▶ GIVEN REQUEST: Using the court excerpt below on the adulterated dal case, mark each statement yes or no and quote the exact words of the excerpt that decide it. 1. Evidence from food officials must by law be treated with suspicion. 2. The three prosecution witnesses testified that about 7-8 kg of dal was available. 3. The accused showed a bill proving where he bought the dal.

27. The fate of the case depends on quality of witnesses and not their quantity or designation or professions. There is no rule of law that requires the evidence of food officials to be viewed with any suspicion. What is required is that attempt is made to join public persons as witnesses as a matter of prudence. The court is not oblivious of reluctance of public persons to join such legal proceedings that involves lengthy procedural formalities and strict future commitments. But non joining of such witnesses would not negate the testimony of official witnesses when they are otherwise truthful and credit worthy and have withstood the test of cross-examination. No motive has shown to exist giving them reason to depose falsely against the accused. The Hon’ble Supreme Court in Shriram Labhaya v. MCD [1948-1997 FAC (SC) 483] has categorically held that testimony of the Food Inspector alone, if believed, is sufficient to convict the accused and there is no requirement of independent corroboration by public persons unless the testimony suffers from fatal inconsistencies. No such inconsistency can be seen in this case. No violation of any rule or provision has been pointed out by the defence.

28. Again, it is no defence available to the accused to claim that the food article was for his personal/domestic use and not for sale. Though suggestions to this effect had been given to all the PWs and such a stand also taken by the accused in his statement under section 313 CrPC, but interestingly, no evidence in defence has been led to prove this fact.

Putting of bald suggestions and giving explanation under section 313 CrPC, are not evidences so as to prove any particular fact. There is not even a single witness who could step into the witness and face the test of cross-examination to establish the stand of the accused that only 1.5 to 2 kg of dal was there or that the dal was for personal use of the accused or that it was not for sale or that the accused never dealt in sale of such food articles. This is as against the corroborative evidence of the three PWs given on oath in the court, wherein they all deposed that the food article was lying for sale, that about 7-8 kg of dal was available, and that the accused was selling such items in addition to dairy products. There is no reason for the court to disbelieve these witnesses just on account of bald suggestions put to them which have never been proved on record. Such a defence of the accused has remained not proved.

29. Sale of adulterated food article is prohibited. The definition of ‘sale’ under section 2 (xiii) is very wide which includes storing or exposing for sale as a retailer and even attempt to sell and also sale for analysis. The only benefit which the accused can claim on this ground is under section 19(2) of PFA Act which would apply only if he is able to show that he had purchased the product against a warranty and had been selling the product in the same manner as purchased by him. In the present case, the accused neither disclosed the source of purchase nor showed any bill/invoice so as to cover himself under a warranty. Therefore, in the absence of any bill, the court cannot assume that the accused had purchased the Dal Arhar from any other person or had been selling the same in the same condition as purchased by him so as to give him benefit under section 19(2) of the Act.

▶ Saved entries:

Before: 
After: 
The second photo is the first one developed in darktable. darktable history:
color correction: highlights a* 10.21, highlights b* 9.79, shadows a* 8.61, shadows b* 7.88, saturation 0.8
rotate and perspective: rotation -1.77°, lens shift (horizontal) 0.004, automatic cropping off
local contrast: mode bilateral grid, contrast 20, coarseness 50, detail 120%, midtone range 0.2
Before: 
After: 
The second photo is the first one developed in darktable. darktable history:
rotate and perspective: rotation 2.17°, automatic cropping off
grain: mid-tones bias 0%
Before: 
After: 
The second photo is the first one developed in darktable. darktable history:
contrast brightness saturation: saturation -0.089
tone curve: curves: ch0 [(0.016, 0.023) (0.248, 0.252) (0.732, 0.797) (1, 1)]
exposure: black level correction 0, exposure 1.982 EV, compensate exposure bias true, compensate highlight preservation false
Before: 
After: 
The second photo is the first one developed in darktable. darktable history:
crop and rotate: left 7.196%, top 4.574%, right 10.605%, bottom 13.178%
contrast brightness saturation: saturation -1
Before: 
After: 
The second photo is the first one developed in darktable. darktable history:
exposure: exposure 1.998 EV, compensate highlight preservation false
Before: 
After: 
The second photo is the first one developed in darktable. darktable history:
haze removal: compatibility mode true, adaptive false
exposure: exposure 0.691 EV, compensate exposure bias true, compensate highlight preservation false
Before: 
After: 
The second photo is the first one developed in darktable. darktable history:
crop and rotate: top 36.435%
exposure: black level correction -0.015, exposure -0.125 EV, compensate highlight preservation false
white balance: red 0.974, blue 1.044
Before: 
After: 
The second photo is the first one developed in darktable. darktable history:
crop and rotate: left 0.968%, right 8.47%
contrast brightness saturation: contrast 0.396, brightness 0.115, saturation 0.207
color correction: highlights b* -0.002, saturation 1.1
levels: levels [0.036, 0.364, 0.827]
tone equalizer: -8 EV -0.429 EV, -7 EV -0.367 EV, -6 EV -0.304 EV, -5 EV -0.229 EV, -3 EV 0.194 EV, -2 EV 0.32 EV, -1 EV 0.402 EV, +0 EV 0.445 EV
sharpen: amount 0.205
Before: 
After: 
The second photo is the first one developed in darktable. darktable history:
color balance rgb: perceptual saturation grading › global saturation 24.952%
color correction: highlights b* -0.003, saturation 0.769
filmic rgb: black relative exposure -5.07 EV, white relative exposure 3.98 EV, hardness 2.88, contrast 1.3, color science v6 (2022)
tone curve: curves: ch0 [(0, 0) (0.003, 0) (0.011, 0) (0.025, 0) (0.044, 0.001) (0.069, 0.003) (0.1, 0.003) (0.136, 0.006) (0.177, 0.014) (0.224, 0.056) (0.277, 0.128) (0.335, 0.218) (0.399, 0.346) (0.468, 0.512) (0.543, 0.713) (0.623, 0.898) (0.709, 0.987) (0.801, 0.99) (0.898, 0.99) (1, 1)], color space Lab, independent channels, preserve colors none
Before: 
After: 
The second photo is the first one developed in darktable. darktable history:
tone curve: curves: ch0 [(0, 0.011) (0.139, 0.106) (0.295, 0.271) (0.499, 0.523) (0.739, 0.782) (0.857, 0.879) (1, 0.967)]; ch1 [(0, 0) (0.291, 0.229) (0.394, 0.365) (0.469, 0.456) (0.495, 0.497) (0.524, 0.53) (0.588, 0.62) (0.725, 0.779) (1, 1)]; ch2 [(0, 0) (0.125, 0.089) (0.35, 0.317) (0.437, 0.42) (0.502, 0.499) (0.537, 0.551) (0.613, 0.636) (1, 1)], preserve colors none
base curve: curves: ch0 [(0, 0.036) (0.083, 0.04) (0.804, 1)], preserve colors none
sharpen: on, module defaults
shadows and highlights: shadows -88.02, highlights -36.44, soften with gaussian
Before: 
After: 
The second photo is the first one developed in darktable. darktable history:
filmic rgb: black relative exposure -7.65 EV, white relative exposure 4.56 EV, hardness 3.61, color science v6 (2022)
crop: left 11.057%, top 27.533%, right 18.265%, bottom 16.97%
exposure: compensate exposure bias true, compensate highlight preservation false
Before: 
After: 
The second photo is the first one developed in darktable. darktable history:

▶ TASK SOLUTION:
1. No: "There is no rule of law that requires the evidence of food officials to be viewed with any suspicion."
2. Yes: "that about 7-8 kg of dal was available"
3. No: "the accused neither disclosed the source of purchase nor showed any bill/invoice"